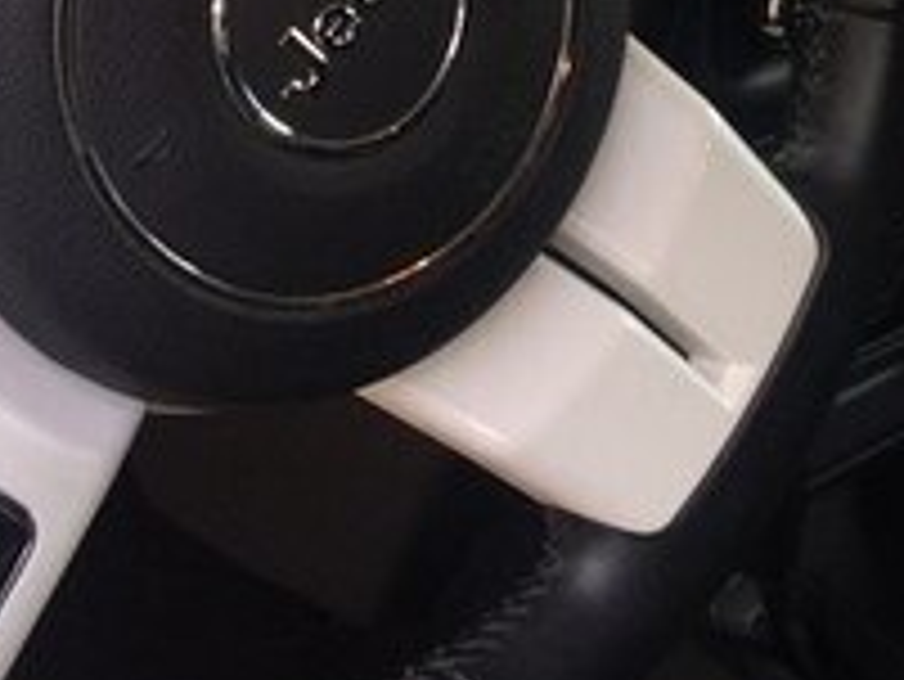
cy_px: -372
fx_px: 2482
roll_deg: -5.0
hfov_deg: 20.4
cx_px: 751
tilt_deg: -20.2
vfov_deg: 14.4
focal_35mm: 95
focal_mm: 4.15
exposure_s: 1/50
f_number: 2.2
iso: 40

### Task objective
An exact copy of the data above is required, printed without its pictures.

### Solution to this exercise
cy_px: -372
fx_px: 2482
roll_deg: -5.0
hfov_deg: 20.4
cx_px: 751
tilt_deg: -20.2
vfov_deg: 14.4
focal_35mm: 95
focal_mm: 4.15
exposure_s: 1/50
f_number: 2.2
iso: 40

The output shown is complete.